Les négociations aboutirent sur plusieurs accords d'une importance capitale. On nomma cet accord le Pacte d'Urhen Péis. Un pacte court, contenant seulement trois clauses à ne jamais violer :
-Il fut décidé de scinder les Terres divines en deux parts égales. Au Nord, ce serait le territoire des Nains dans lequel ils avaient déjà érigé plusieurs cités. Tandis qu’au Sud le territoire
des Elfes où de larges forêts et quelques cités plus modestes fleurissaient. Les négociations faillirent échouer lorsque l'on s'aperçût que l’Alon, un arbre millénaire fils de l'Yggdrasil, était en
territoire nain. Iridius força la décision mais c’est avec une terrible rancune que Sorad et ses Elfes abandonnèrent leur frère arbre.
-Tous se mirent d'accord sur un pacte de non ingérence totale entre les deux peuples. Aucun fils ne pourrait intervenir de quelconque moyen sur le territoire de l'autre peuple.
-Enfin, Hécate négocia que l'on créé également un puissant sortilège qui pourrait emprisonner les âmes les plus noires. Ceux qui enfreindraient volontairement
les deux premières clauses en subiraient alors les conséquences... Gorhann et Sorad créèrent ensemble une prison illusoire de mille cellules pour enfermer ceux qui rompraient
l'un des termes du pacte. On appela ce sortilège l'Urhen Péis, la Prison des Mille Ames.

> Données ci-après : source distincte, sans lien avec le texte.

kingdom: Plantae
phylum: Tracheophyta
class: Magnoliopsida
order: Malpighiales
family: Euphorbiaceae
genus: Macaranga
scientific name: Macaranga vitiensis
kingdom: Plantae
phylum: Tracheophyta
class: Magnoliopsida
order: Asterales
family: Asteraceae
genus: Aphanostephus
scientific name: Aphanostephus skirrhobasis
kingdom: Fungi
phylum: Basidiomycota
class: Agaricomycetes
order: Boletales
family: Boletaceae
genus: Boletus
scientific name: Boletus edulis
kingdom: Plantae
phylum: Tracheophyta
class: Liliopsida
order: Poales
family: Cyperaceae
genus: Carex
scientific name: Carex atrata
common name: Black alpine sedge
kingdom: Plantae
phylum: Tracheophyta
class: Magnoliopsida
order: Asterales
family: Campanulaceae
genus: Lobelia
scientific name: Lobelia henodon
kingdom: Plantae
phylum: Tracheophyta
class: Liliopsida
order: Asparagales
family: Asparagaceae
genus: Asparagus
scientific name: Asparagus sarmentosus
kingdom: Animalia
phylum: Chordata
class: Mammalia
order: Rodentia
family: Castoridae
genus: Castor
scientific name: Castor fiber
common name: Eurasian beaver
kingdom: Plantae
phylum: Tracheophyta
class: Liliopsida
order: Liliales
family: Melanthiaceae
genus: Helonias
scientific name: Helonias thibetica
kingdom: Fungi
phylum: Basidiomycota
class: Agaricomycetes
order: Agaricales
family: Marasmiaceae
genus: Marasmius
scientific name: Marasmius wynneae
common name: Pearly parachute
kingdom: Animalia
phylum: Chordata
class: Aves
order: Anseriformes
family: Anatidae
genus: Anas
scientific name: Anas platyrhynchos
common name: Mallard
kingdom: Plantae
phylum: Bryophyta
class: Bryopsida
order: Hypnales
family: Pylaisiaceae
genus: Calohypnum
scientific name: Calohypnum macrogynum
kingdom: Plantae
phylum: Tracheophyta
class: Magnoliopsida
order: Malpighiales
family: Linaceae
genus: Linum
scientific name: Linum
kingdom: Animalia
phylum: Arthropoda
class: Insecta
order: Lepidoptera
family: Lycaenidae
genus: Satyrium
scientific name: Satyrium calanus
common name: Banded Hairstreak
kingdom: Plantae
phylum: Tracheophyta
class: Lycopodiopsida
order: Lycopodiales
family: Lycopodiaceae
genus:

Les quatre dieux furent presque satisfaits de ce traité, et donnèrent l'ordre à leurs enfants de le respecter.Cet événement est la première date archivée par les dieux. Le Pacte D'Urhen Péis marqua le renouveau des relations entre les peuples et leurs dieux.
l'Ere de la Sécession Pacifique
Pendant plusieurs siècles les tensions entre peuples et dieux s’apaisèrent, et la méfiance fit place au commerce. Le Sud possédait des ressources que le Nord
ne possédait pas en abondance tel que le bois ou des plantes médicinales, échangées contre les richesses minérales des montagnes septentrionales . Des cités
se dressèrent de chaque coté de la frontière.
Fidèles à leur engagement, les nains avaient créé une cité autour du point de tension qu’était l’arbre millénaire. Cette cité devait permettre non seulement de défendre le territoire nain
si une incursion elfe devait survenir, mais aussi et surtout d’envoyer un message clair aux enfants de Sorad… Nous protégeons également l’arbre millénaire Alon.
Cette cité fut nommée Alontharia, la cité de l’arbre millénaire.
Cette forteresse fut pourtant rapidement l’un des points de commerce privilégié des deux peuples, preuve que les tensions bien présentes semblaient s’atténuer avec le temps.
La symbolique de la puissante union architecturale naine faisait écho à la beauté toute elfique de l’Alon, plus imposant que jamais.
Les conscients, fils des dieux, apprenaient à vivre plus ou moins en paix, faisant place à une nouvelle forme de conflit plus pacifique, la négociation. Il exista bien quelques soulèvements
ou individus belliqueux mais ceux-ci était implacablement écroués dans l’Urhen Péis pour une détention à perpétuité. Les dieux eux-mêmes avaient appris à mieux cohabiter.
Iridius semblait avoir perdu de sa rancune envers ses frères. Seul Sorad refusait encore de voir Gorhann, la mort d’un précieux enfant ne pouvant être si facilement oubliée.